- [Written task 1]: Rewrite the rows from their first line through the line containing "çmime të qëndrueshme, të", renaming "PARTILHAR" as "SHARE" and leaving every other word unchanged.

- [Text under study]:
However, the prosecution does not capture the full range of crimes perpetrated against these children. Here, I identify a continuing pattern of criminal conduct perpetrated against these children from birth until their release.  

Enslavement 

In Uganda, approximately 10,000 abducted girls gave birth to two or more children each while in captivity within the LRA. As these children were born during confinement, the crime of enslavement, a crime against humanity pursuant to article 7(1)(c), is present from birth. This is an exception to the general pattern whereby victims are reduced to enslavement through slave-trading in its various forms. These children did not lose their liberty, rather, they were born without liberty.

The essence of the crime of enslavement is in the exercise of powers attaching to the right of ownership. In Ntaganda, the Pre-Trial Chamber drew on ICTY jurisprudence, noting that ownership can take varied forms including ‘the detention or captivity in which the victim was held and its duration, the limitations to the victim’s free movement, measures taken to prevent or deter escape, the use of force, threat of force or coercion, and the personal circumstances of the victim, including his/her vulnerability’ (footnote 209).

- [Source records]:

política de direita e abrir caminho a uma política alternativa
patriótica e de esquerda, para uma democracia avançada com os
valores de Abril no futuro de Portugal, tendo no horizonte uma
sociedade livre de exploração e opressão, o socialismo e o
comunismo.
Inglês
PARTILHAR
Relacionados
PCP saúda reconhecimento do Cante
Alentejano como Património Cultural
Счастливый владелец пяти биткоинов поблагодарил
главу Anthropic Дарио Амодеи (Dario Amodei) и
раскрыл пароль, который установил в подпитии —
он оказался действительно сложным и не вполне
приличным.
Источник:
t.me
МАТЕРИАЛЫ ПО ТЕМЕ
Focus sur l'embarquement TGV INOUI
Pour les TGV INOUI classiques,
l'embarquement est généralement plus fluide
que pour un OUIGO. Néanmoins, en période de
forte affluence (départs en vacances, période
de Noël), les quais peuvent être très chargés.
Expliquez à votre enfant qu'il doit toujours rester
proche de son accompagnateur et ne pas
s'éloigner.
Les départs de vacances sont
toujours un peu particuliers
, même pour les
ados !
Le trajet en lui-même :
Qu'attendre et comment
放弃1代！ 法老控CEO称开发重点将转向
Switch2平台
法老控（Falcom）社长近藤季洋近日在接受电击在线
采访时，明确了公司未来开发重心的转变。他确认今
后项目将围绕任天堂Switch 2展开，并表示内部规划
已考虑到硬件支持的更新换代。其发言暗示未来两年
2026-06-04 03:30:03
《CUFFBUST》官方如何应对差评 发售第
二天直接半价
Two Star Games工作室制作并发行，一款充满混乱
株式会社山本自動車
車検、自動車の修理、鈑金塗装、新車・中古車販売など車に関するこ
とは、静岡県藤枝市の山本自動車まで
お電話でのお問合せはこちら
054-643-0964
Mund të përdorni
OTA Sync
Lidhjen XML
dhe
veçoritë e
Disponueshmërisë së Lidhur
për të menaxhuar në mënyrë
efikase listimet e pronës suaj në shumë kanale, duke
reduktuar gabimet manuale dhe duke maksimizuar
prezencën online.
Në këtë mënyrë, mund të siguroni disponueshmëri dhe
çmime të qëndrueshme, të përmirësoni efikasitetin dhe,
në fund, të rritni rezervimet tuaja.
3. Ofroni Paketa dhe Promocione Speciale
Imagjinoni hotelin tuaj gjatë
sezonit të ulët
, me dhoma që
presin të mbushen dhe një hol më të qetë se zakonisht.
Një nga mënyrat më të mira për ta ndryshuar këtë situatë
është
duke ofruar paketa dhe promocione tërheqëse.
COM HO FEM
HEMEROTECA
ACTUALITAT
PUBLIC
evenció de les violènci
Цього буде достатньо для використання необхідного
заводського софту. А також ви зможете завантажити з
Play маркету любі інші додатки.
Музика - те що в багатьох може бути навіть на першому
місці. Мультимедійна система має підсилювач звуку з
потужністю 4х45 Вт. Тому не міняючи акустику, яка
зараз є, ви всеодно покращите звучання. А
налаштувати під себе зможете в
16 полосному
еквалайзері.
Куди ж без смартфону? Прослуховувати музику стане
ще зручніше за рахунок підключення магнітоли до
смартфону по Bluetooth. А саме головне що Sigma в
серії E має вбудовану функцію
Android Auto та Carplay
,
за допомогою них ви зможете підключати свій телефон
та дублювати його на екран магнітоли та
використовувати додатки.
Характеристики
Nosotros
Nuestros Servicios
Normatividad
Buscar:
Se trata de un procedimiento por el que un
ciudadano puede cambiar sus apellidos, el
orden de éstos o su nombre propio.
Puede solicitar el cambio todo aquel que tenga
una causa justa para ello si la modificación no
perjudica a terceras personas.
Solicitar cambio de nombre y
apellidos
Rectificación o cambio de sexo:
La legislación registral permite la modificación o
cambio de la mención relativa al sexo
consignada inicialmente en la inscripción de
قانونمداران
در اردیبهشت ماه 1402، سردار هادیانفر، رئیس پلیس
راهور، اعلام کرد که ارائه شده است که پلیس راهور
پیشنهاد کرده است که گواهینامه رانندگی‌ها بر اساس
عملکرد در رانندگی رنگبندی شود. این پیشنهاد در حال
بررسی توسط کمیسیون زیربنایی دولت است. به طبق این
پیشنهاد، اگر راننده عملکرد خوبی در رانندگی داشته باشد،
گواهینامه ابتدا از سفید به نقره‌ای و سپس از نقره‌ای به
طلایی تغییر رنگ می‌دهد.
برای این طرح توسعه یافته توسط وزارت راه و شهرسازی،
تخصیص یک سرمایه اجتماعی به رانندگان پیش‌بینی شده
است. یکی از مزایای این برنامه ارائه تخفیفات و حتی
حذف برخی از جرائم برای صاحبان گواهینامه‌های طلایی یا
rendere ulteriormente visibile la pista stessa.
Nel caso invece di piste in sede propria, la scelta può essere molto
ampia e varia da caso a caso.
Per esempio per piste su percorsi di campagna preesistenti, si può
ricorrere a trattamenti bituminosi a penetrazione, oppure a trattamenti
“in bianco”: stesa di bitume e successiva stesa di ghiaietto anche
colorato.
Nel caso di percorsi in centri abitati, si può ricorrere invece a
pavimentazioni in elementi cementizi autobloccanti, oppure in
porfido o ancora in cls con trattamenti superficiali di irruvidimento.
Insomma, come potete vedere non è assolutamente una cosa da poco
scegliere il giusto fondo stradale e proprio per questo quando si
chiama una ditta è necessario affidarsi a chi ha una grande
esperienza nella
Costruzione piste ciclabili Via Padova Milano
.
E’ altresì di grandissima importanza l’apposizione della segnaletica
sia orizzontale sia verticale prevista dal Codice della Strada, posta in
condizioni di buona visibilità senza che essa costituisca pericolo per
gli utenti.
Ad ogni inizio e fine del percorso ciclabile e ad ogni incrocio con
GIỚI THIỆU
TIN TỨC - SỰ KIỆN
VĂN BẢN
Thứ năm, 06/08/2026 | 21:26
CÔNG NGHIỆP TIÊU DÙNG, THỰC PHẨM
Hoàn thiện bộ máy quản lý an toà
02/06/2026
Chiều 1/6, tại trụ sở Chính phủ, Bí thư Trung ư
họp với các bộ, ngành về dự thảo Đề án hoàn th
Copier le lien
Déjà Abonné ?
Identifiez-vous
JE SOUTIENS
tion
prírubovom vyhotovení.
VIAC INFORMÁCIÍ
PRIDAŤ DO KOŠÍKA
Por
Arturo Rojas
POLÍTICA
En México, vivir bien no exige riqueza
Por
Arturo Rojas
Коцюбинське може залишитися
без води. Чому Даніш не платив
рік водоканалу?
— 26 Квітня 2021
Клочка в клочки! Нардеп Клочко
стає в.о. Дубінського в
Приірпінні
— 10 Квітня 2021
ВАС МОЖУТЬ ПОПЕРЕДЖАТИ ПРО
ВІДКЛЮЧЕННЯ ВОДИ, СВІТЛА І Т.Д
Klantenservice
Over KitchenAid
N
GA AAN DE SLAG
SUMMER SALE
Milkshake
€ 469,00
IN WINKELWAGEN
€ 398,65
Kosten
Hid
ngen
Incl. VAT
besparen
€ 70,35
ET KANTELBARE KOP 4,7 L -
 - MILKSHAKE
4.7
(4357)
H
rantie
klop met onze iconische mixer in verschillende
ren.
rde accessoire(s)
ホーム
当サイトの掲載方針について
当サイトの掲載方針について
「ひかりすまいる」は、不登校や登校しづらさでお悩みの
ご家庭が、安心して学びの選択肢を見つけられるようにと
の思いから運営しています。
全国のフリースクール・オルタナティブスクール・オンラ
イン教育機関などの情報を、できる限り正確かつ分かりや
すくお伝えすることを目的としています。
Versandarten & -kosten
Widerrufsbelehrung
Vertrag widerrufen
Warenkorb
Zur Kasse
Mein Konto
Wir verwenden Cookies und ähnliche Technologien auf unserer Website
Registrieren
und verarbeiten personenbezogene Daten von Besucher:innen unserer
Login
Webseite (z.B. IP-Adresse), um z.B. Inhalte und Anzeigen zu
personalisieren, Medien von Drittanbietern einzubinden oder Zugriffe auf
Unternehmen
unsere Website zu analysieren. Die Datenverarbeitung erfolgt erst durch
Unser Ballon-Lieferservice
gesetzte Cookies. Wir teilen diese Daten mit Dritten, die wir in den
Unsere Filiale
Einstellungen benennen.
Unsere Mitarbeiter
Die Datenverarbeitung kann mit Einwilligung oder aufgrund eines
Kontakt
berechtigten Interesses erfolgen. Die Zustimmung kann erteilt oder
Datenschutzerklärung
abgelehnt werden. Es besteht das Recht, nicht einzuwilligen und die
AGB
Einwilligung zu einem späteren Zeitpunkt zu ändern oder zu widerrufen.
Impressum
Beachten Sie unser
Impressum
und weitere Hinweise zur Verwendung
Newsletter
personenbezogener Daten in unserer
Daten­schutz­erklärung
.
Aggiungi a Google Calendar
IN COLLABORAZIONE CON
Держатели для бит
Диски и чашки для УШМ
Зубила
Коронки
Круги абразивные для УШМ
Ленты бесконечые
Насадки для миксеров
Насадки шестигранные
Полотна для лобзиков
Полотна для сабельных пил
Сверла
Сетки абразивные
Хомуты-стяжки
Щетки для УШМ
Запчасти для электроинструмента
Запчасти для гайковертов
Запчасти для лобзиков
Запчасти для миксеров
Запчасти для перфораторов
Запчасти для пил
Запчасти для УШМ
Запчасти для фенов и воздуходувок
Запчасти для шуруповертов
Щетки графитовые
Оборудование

- [Written task 2]: Carry the passage on enslavement of children born in LRA captivity forward from its final sentence.

- [Answer area 1]:
política de direita e abrir caminho a uma política alternativa
patriótica e de esquerda, para uma democracia avançada com os
valores de Abril no futuro de Portugal, tendo no horizonte uma
sociedade livre de exploração e opressão, o socialismo e o
comunismo.
Inglês
SHARE
Relacionados
PCP saúda reconhecimento do Cante
Alentejano como Património Cultural
Счастливый владелец пяти биткоинов поблагодарил
главу Anthropic Дарио Амодеи (Dario Amodei) и
раскрыл пароль, который установил в подпитии —
он оказался действительно сложным и не вполне
приличным.
Источник:
t.me
МАТЕРИАЛЫ ПО ТЕМЕ
Focus sur l'embarquement TGV INOUI
Pour les TGV INOUI classiques,
l'embarquement est généralement plus fluide
que pour un OUIGO. Néanmoins, en période de
forte affluence (départs en vacances, période
de Noël), les quais peuvent être très chargés.
Expliquez à votre enfant qu'il doit toujours rester
proche de son accompagnateur et ne pas
s'éloigner.
Les départs de vacances sont
toujours un peu particuliers
, même pour les
ados !
Le trajet en lui-même :
Qu'attendre et comment
放弃1代！ 法老控CEO称开发重点将转向
Switch2平台
法老控（Falcom）社长近藤季洋近日在接受电击在线
采访时，明确了公司未来开发重心的转变。他确认今
后项目将围绕任天堂Switch 2展开，并表示内部规划
已考虑到硬件支持的更新换代。其发言暗示未来两年
2026-06-04 03:30:03
《CUFFBUST》官方如何应对差评 发售第
二天直接半价
Two Star Games工作室制作并发行，一款充满混乱
株式会社山本自動車
車検、自動車の修理、鈑金塗装、新車・中古車販売など車に関するこ
とは、静岡県藤枝市の山本自動車まで
お電話でのお問合せはこちら
054-643-0964
Mund të përdorni
OTA Sync
Lidhjen XML
dhe
veçoritë e
Disponueshmërisë së Lidhur
për të menaxhuar në mënyrë
efikase listimet e pronës suaj në shumë kanale, duke
reduktuar gabimet manuale dhe duke maksimizuar
prezencën online.
Në këtë mënyrë, mund të siguroni disponueshmëri dhe
çmime të qëndrueshme, të përmirësoni efikasitetin dhe,

- [Answer area 2]:
In Ongwen, the testimony of two defence witnesses identified as Joseph Kony’s children, was largely positive of life within the LRA particularly in comparison to the stigmatisation and marginalisation encountered following release (see here, here and here). The case, however, exposed severe limitations of free movement within the LRA. Anyone who attempted to escape would be killed (para. 132), Ongwen’s wives were under heavy guard (para. 206) and the children fathered by Ongwen were found to be in the same coercive environment as their mothers (para. 123). Similarly in Kony, the Prosecution asserts that many children were beaten or killed for attempting escape and children born to enslaved women were forced to remain in the LRA (para 92).

The prosecution in Ongwen, however, missed an opportunity to present their own witnesses who could testify of their experiences as children born of CRSV within the LRA. The revised ICC Policy on Children has acknowledged that ‘international criminal justice mechanisms, including the International Criminal Court, have not listened enough to [childrens’] voices or their experiences’. This is a course that should be corrected in Kony and beyond. 

Conscription and Use of Children

One of the LRA’s aims of its forced marriage system was to ‘replenish the group’s forces’. The Rome Statute criminalises the conscription, enlistment, and use of children to participate actively in hostilities (Article 8(2)(b)(xxvi) and Article 8(2)(e)(vii)). This crime has already been charged at the ICC and therefore received significant attention both in scholarship and litigation, nonetheless, it should be viewed through the lens of children born solely to serve as child soldiers. They have been termed the ‘neglected constituency’.

While some of these children might feel a level of allegiance to the armed group, the underlying element of compulsion is illustrated by ‘threat of force or psychological pressure amounting to coercion’ (para. 278). As noted in Ongwen, the children were kept in the same coercive environments as their mothers and the general environment was also found to be filled with threats of death should escape be attempted and the execution of re-captured escapees.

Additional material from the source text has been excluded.